Text block »
Question

Two ice skaters, with masses of $50\mathrm{kg}$and $75\mathrm{kg}$, are at the center of a $60\mathrm{m}$diameter circular rink. The skaters push off against each other and glide to opposite edges of the rink. If the heavier skater reaches the edge in $20\mathrm{s}$, how long does the lighter skater take to reach the edge?

Short answer

It will take$13.3\mathrm{s}.$

Step-by-step solution

Given information

We have given,

Two ice skaters of masses =$50\mathrm{kg},75\mathrm{kg}$

Diameter of circular rink = $60\mathrm{m}$

We have to find that how much takes the lighter skater take to reach the edge.

Simplify

Using law of conservation of momentum which says that momentum before collision and after will be same.

${\mathrm{P}}_{\mathrm{I}}={\mathrm{P}}_{\mathrm{f}}$

Where this momentums will be zero since initially both in rest.

Information provided »
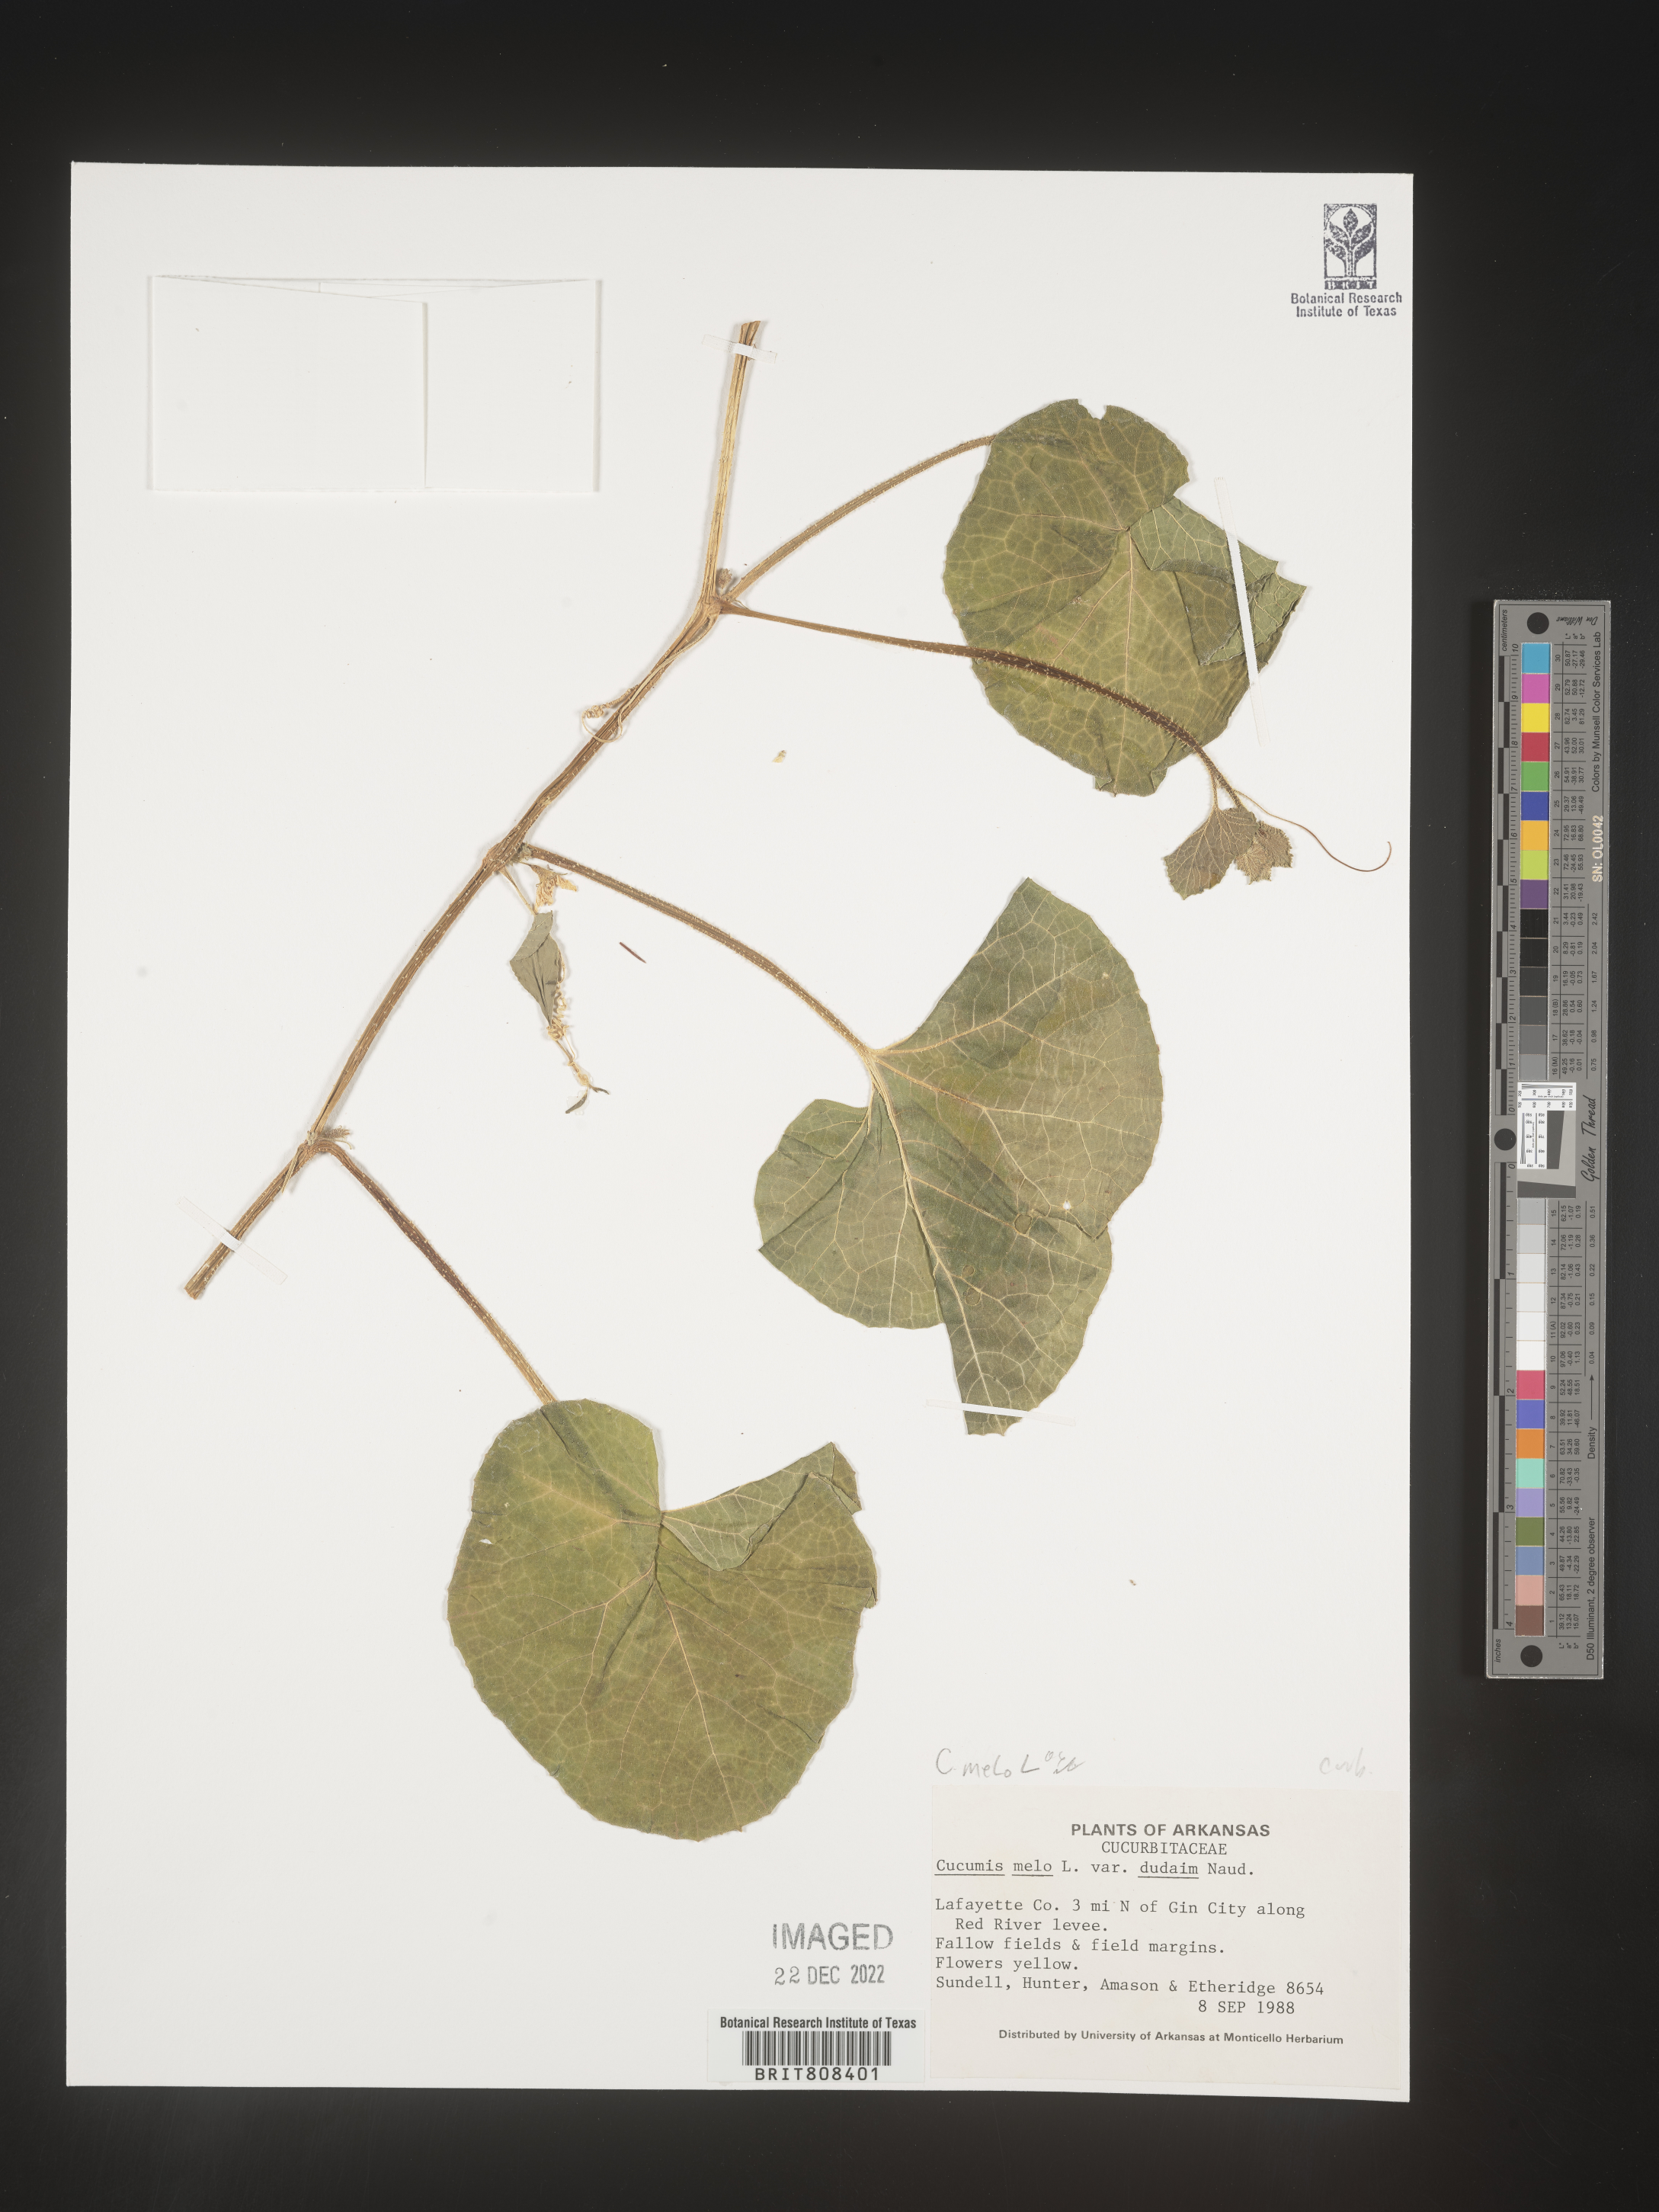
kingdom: Plantae
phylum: Tracheophyta
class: Magnoliopsida
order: Cucurbitales
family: Cucurbitaceae
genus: Cucumis
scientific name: Cucumis
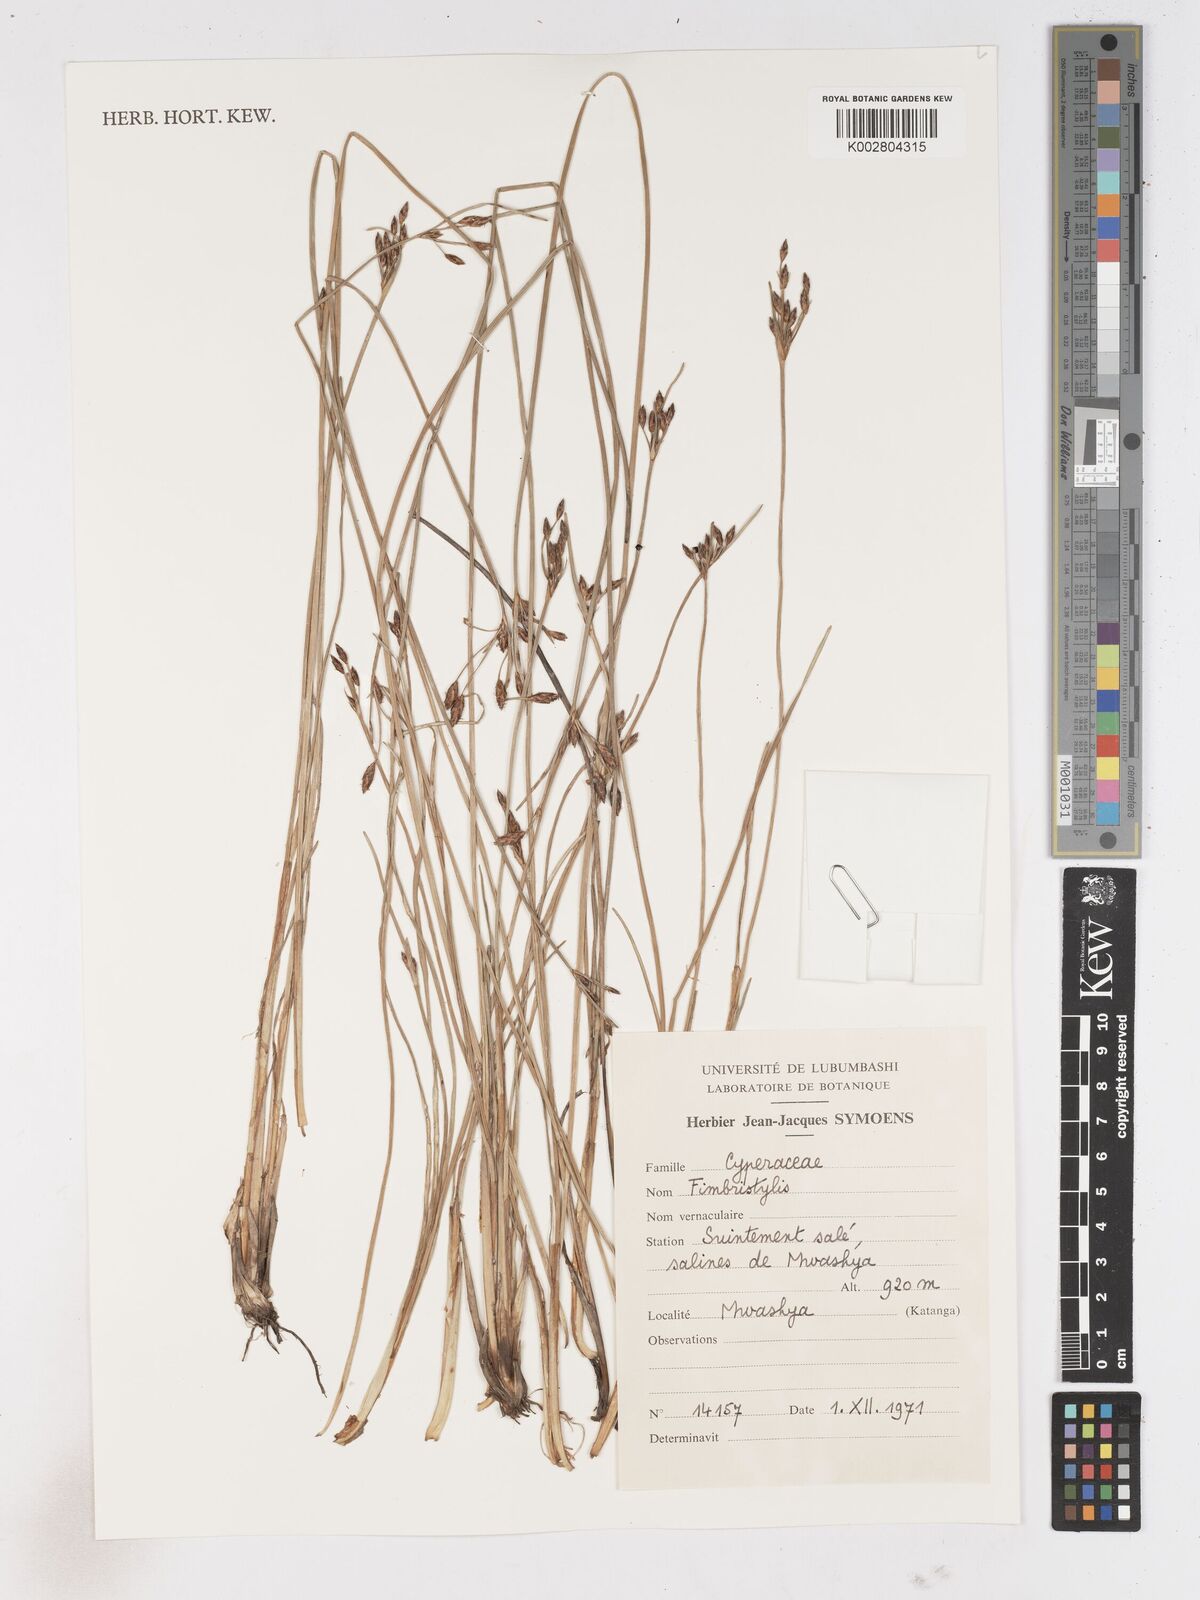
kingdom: Plantae
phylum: Tracheophyta
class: Liliopsida
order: Poales
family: Cyperaceae
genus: Fimbristylis
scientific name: Fimbristylis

Task to carry out » Pick up the ice skater momentum solution after its last sentence and keep writing it, not the data.

The response »
then,

$$\begin{gathered} {\mathrm{P}}_{\mathrm{i}}=0 \\ {\mathrm{P}}_f={\mathrm{m}}_1{\mathrm{v}}_1+{\mathrm{v}}_2{\mathrm{m}}_2 \\ {\mathrm{P}}_f=(50\mathrm{kg})\left({\mathrm{v}}_1\right)+(75\mathrm{kg})\left({\mathrm{v}}_2\right).........\left(1\right) \end{gathered}$$

and,

Since the distance travel by the each player will be equal to radius of the rink. then,

${\mathrm{v}}_2=\frac{30\mathrm{m}}{20\mathrm{s}}=1.5\mathrm{m}/\mathrm{s}$

Put this value in above equation (1),

$$\begin{gathered} {\mathrm{P}}_{\mathrm{f}}=0=(50\mathrm{kg})\left({\mathrm{v}}_1\right)+(75\mathrm{kg})(1.5\mathrm{m}.\mathrm{s}) \\ {\mathrm{v}}_1=-\frac{112.5}{50}=-2.25\mathrm{m}/\mathrm{s} \end{gathered}$$

Here opposite direction indicates by the negative sign.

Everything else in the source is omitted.